The Supreme Judicial Court today backed letting voters decide whether a man who has an agreement to buy a mobile-home park near Suffolk Downs should be allowed to apply for a slots-parlor license for the parcel.
The ruling by the state's highest court means voters this fall will vote on whether the state gaming commission should add a potential slot license that would only apply to a site that is "at least 4 acres large, and shall be adjacent to, and within 1500 feet of, a race track, including the track, grounds, paddocks, barns, auditorium, amphitheatre and/or bleachers, if any, where a horse racing meeting may physically be held, which race track shall have hosted a horse racing meeting, provided that said location is not separated from said race track by a highway or railway."
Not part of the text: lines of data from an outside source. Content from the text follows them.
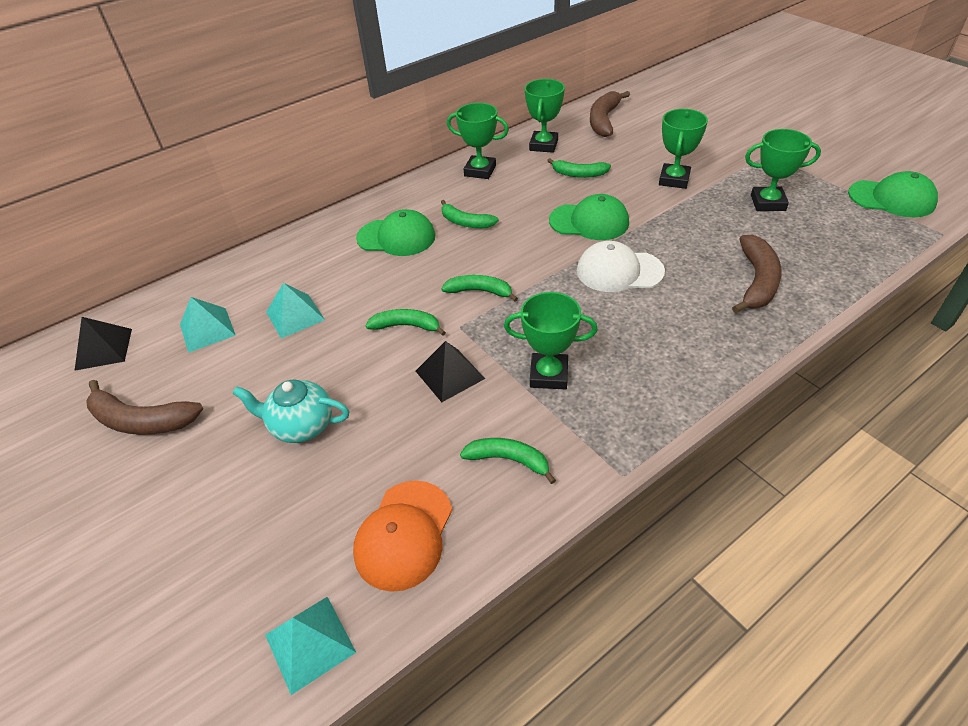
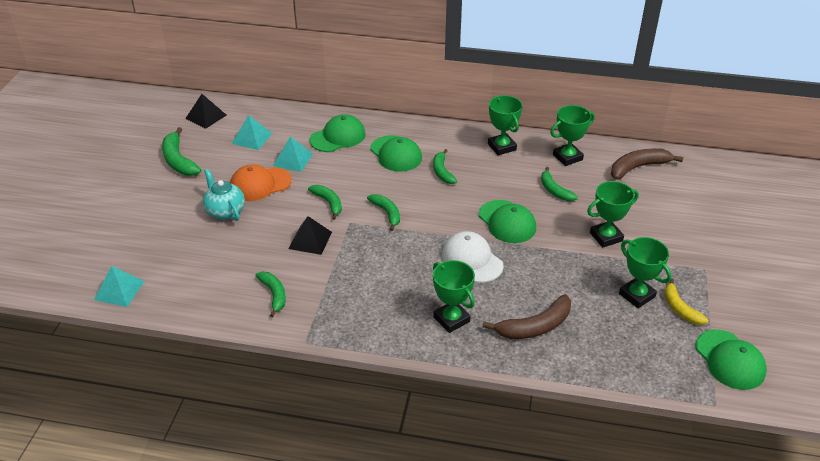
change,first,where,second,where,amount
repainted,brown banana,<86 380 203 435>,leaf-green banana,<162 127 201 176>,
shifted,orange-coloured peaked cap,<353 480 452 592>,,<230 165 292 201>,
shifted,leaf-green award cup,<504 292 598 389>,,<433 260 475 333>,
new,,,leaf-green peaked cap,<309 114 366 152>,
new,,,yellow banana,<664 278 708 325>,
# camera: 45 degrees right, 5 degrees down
Ten Suffolk County taxpayers sued to block the Attorney General's approval of the measure, saying it was "substantially the same" to a 2014 referendum to bar casino gambling, which state law forbids, and is so specific to just one site that it's a "local" matter barred from statewide ballot questions.
Wrong on both counts, the SJC said.
The 2014 referendum applied to all gambling halls and would have made such gambling illegal, while Eugene McCain's proposal would be just an "incremental change in the licensing scheme for slots parlors," so hardly the same at all.
And while it's true the proposed slots parlor definition might only apply to just one location, the proposed slots parlor's workers and customers could come from anywhere in the state.
Besides, the court continued, the plaintiffs failed to show that, in fact, the oddly specific proposal really only applied to just one location in the entire state, and that, in any case, nothing is stopping anybody from applying for state permission to build a new racetrack and then apply for permission to build a slots parlor next to it, as long as it's not separated by a highway or railway and on at least four acres. The court allowed as how that might be a stretch in the real world, but continued that legally, hey, it could happen.
The justices added:
It may well be true that this petition was motivated by one person's desire to profit from the Commonwealth's developing gaming industry, based on his ownership interest in a particular property; the interests that propel both proponents and opponents of initiative petitions may often involve self interest rather than the public interest. But our focus in deciding whether an initiative petition reaches the voters must be on the actual law proposed by the petition, not on the motives that may lie behind it; the voters may consider those motives in deciding how they vote on the petition.